Stevenson lo dejó escrito de forma muy hermosa. “No pido riquezas, ni esperanzas, ni amor, ni un amigo que me comprenda; todo lo que pido es el cielo sobre mí y un camino para mis pies”. No se me ocurre mejor definición de la libertad, el viento caprichoso que mueve toda nuestra existencia. La libertad tiene un alto precio: la incomprensión. Y un coste terrible: la soledad. De ambas debió aprender bastante Ocaña, el heterodoxo pintor de Cantillana, uno de esos sevillanos extraños que el azar insiste en poner en el sitio equivocado en el momento más inoportuno. ¿O acaso no sea su historia exactamente así?
El destino siempre es una incógnita. Bien visto, quizás no fuera tan raro que este hijo anómalo de la cultura underground sevillana –que sí, es deslumbrante– naciera en un pueblo de la honda provincia, tuviera una devoción obstinada por las vírgenes gloriosas hechas de papel maché y mezclase sin reparos el sexo con la religión, una combinación con antecedentes en la poesía de los místicos del Siglo de Oro, para escándalo de los habituales sevillanos de orden, que en su caso fue reformulada bajo el contexto histórico de la España de la transición, donde en realidad no se produjo evolución social alguna, sino un mero pacto entre las élites para que todo siguiera igual, pareciendo únicamente diferente.
Ocaña, por supuesto, tuvo que irse al exilio, como tantos otros sevillanos singulares. De Cantillana a Barcelona, en cuya Plaza Real ocupó una buhardilla donde se dedicó a la pintura y a todos los vicios inherentes a la existencia. Escandalizaba a todos paseando por las ramblas de los años 70 travestido de mujer, se levantaba la falda para provocar la carcajada de la gente y jugaba como nadie con el secular sustrato cultural sevillano –el indigenismo popular– para convertirlo en materia de provocación artística. ¿Era un artista? Hay quien piensa que no, pero eso es sólo porque algunos no comprenden que se puede tener una perspectiva lírica de la vida siendo tu vecino y habiendo nacido en un pueblo.
Treinta años después, cuando ya nada es como entonces, se le ha rendido un homenaje civil en la Alameda de Hércules, que ya no es aquel barrio donde el carnaval era una fiesta libérrima, sino la recurrente pasarela del postureo patrio. Hay quien cree que esta breve conmemoración de la heterodoxia, con aval incluso municipal, demuestra cuánto ha cambiado España en las tres últimas décadas, especialmente en materia moral. Puede ser.

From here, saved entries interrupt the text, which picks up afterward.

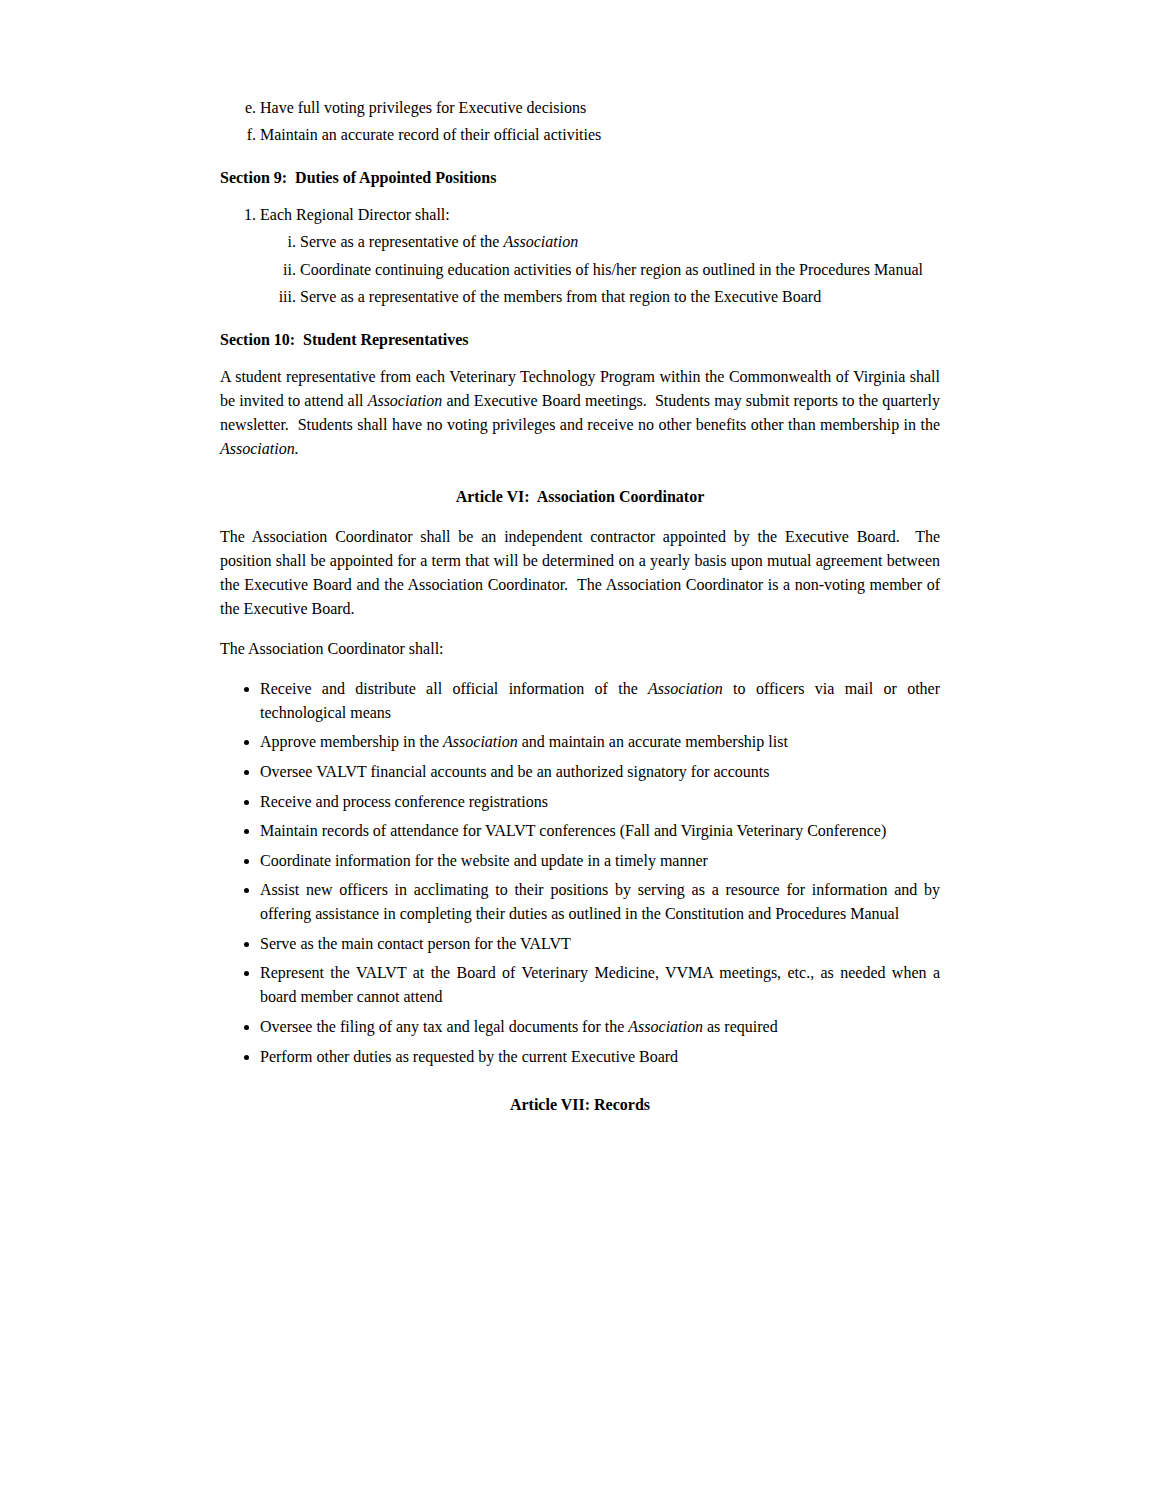Have full voting privileges for Executive decisions
Maintain an accurate record of their official activities
Section 9: Duties of Appointed Positions
Each Regional Director shall:
Serve as a representative of the Association
Coordinate continuing education activities of his/her region as outlined in the Procedures Manual
Serve as a representative of the members from that region to the Executive Board
Section 10: Student Representatives
A student representative from each Veterinary Technology Program within the Commonwealth of Virginia shall be invited to attend all Association and Executive Board meetings. Students may submit reports to the quarterly newsletter. Students shall have no voting privileges and receive no other benefits other than membership in the Association.
Article VI: Association Coordinator
The Association Coordinator shall be an independent contractor appointed by the Executive Board. The position shall be appointed for a term that will be determined on a yearly basis upon mutual agreement between the Executive Board and the Association Coordinator. The Association Coordinator is a non-voting member of the Executive Board.
The Association Coordinator shall:
Receive and distribute all official information of the Association to officers via mail or other technological means
Approve membership in the Association and maintain an accurate membership list
Oversee VALVT financial accounts and be an authorized signatory for accounts
Receive and process conference registrations
Maintain records of attendance for VALVT conferences (Fall and Virginia Veterinary Conference)
Coordinate information for the website and update in a timely manner
Assist new officers in acclimating to their positions by serving as a resource for information and by offering assistance in completing their duties as outlined in the Constitution and Procedures Manual
Serve as the main contact person for the VALVT
Represent the VALVT at the Board of Veterinary Medicine, VVMA meetings, etc., as needed when a board member cannot attend
Oversee the filing of any tax and legal documents for the Association as required
Perform other duties as requested by the current Executive Board
Article VII: Records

De lo que ya no estoy tan seguro es de que la Sevilla retrógrada que no veía en su figura más que una malvaloca folclórica e irredenta haya evolucionado de manera idéntica al resto del país.

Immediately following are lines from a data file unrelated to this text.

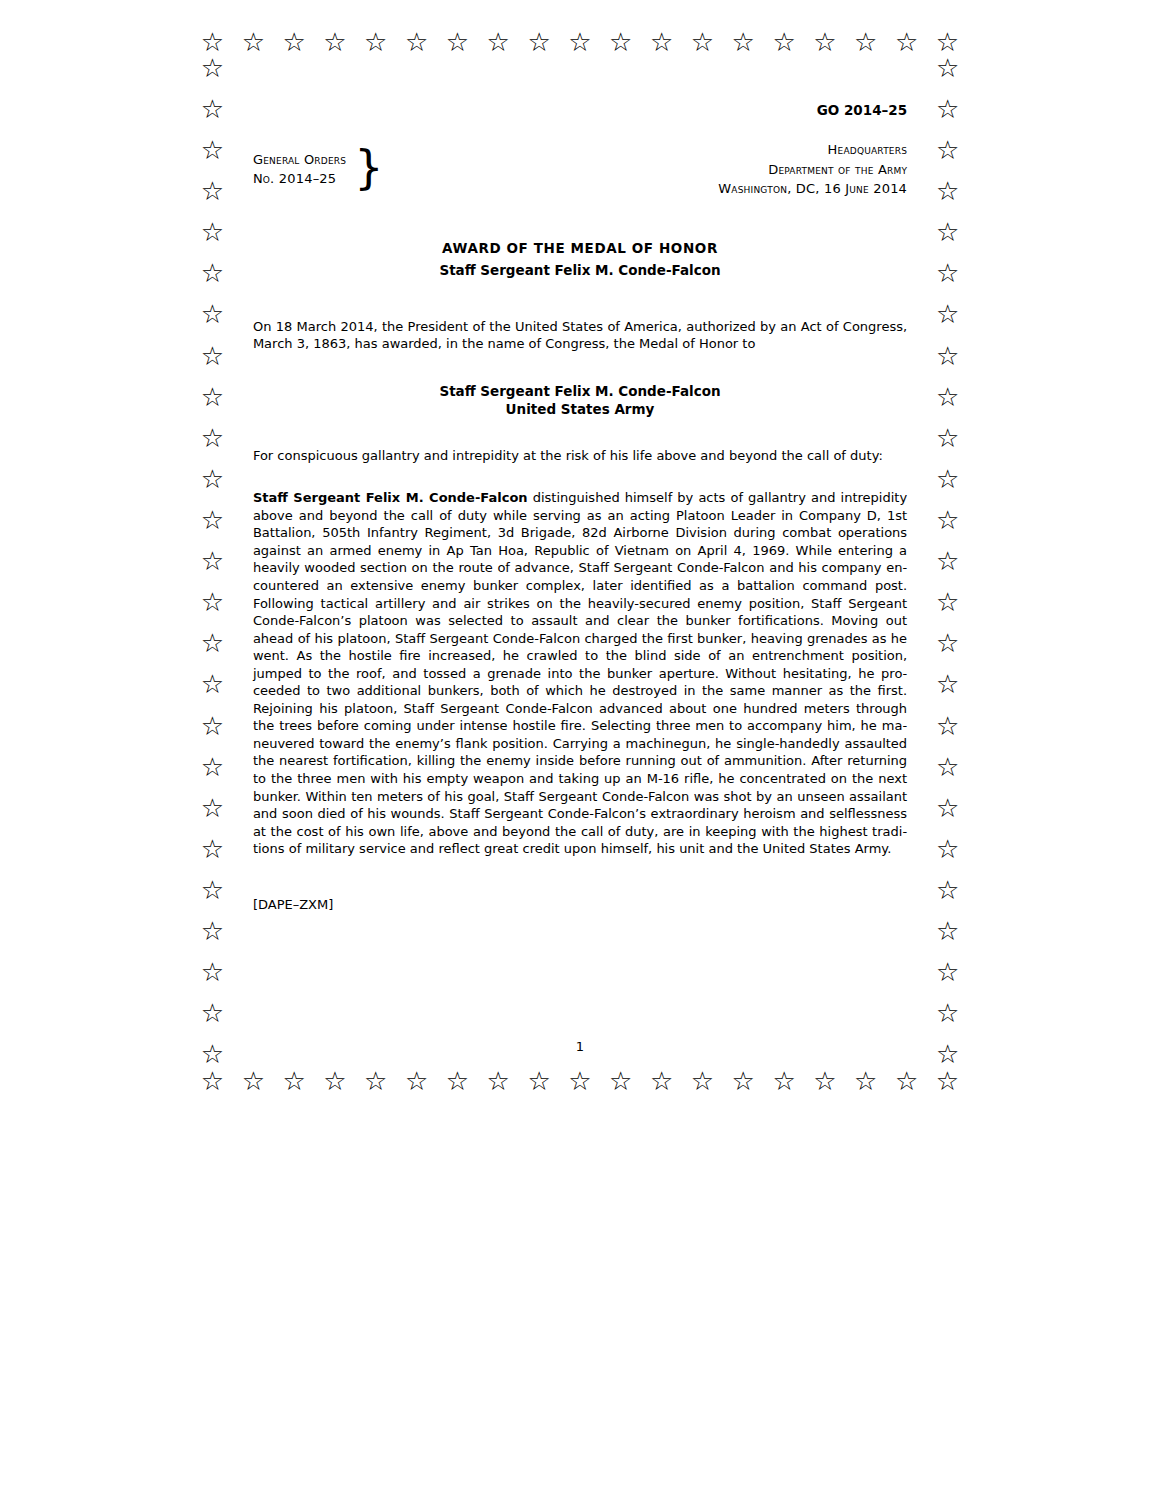☆☆☆☆☆☆☆☆☆☆☆☆☆☆☆☆☆☆☆
☆☆☆☆☆☆☆☆☆☆☆☆☆☆☆☆☆☆☆☆☆☆☆☆☆
GO 2014–25
General Orders
No. 2014–25
}
Headquarters
Department of the Army
Washington, DC, 16 June 2014
AWARD OF THE MEDAL OF HONOR
Staff Sergeant Felix M. Conde-Falcon
On 18 March 2014, the President of the United States of America, authorized by an Act of Congress, March 3, 1863, has awarded, in the name of Congress, the Medal of Honor to
Staff Sergeant Felix M. Conde-Falcon
United States Army
For conspicuous gallantry and intrepidity at the risk of his life above and beyond the call of duty:
Staff Sergeant Felix M. Conde-Falcon distinguished himself by acts of gallantry and intrepidity above and beyond the call of duty while serving as an acting Platoon Leader in Company D, 1st Battalion, 505th Infantry Regiment, 3d Brigade, 82d Airborne Division during combat operations against an armed enemy in Ap Tan Hoa, Republic of Vietnam on April 4, 1969. While entering a heavily wooded section on the route of advance, Staff Sergeant Conde-Falcon and his company encountered an extensive enemy bunker complex, later identified as a battalion command post. Following tactical artillery and air strikes on the heavily-secured enemy position, Staff Sergeant Conde-Falcon’s platoon was selected to assault and clear the bunker fortifications. Moving out ahead of his platoon, Staff Sergeant Conde-Falcon charged the first bunker, heaving grenades as he went. As the hostile fire increased, he crawled to the blind side of an entrenchment position, jumped to the roof, and tossed a grenade into the bunker aperture. Without hesitating, he proceeded to two additional bunkers, both of which he destroyed in the same manner as the first. Rejoining his platoon, Staff Sergeant Conde-Falcon advanced about one hundred meters through the trees before coming under intense hostile fire. Selecting three men to accompany him, he maneuvered toward the enemy’s flank position. Carrying a machinegun, he single-handedly assaulted the nearest fortification, killing the enemy inside before running out of ammunition. After returning to the three men with his empty weapon and taking up an M-16 rifle, he concentrated on the next bunker. Within ten meters of his goal, Staff Sergeant Conde-Falcon was shot by an unseen assailant and soon died of his wounds. Staff Sergeant Conde-Falcon’s extraordinary heroism and selflessness at the cost of his own life, above and beyond the call of duty, are in keeping with the highest traditions of military service and reflect great credit upon himself, his unit and the United States Army.
[DAPE–ZXM]
1
☆☆☆☆☆☆☆☆☆☆☆☆☆☆☆☆☆☆☆☆☆☆☆☆☆
☆☆☆☆☆☆☆☆☆☆☆☆☆☆☆☆☆☆☆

Es cierto que en apariencia nadie se escandaliza ya por cosas que antes hubieran merecido la hoguera, pero en esta ciudad sigue existiendo, latiendo todavía, una actitud de censura tácita contra todo aquello que huela diferente y, además, insista en no ocultarlo. La libertad continúa siendo una impertinencia. No se perdona. Ni se olvida. Muchos de los mejores talentos de Sevilla siguen tomando todos los días el camino del exilio, no sólo por motivos económicos, sino también sociales.
La ciudad oficial finge ser capaz de soportar a sus hijos más extraños porque, en el fondo, o los ignora o los reduce a lo puramente anecdótico, que es otra forma de marginación. Acaso la peor. En el fondo, sumida en sus rituales tribales, sigue sin comprender la libertad individual. Piensa que más vale pájaro en mano, y ganancia inmediata, que la incertidumbre de la voluntad que implica ser a toda costa y a cualquier precio uno mismo, el aire que inspiró la existencia de Ocaña antes de que el incendio de su disfraz de carnaval infantil lo convirtiera en una inesperada bengala, llevándoselo para siempre al país de los sueños, donde no hay que rendir cuentas a nadie. Ni siquiera a Dios.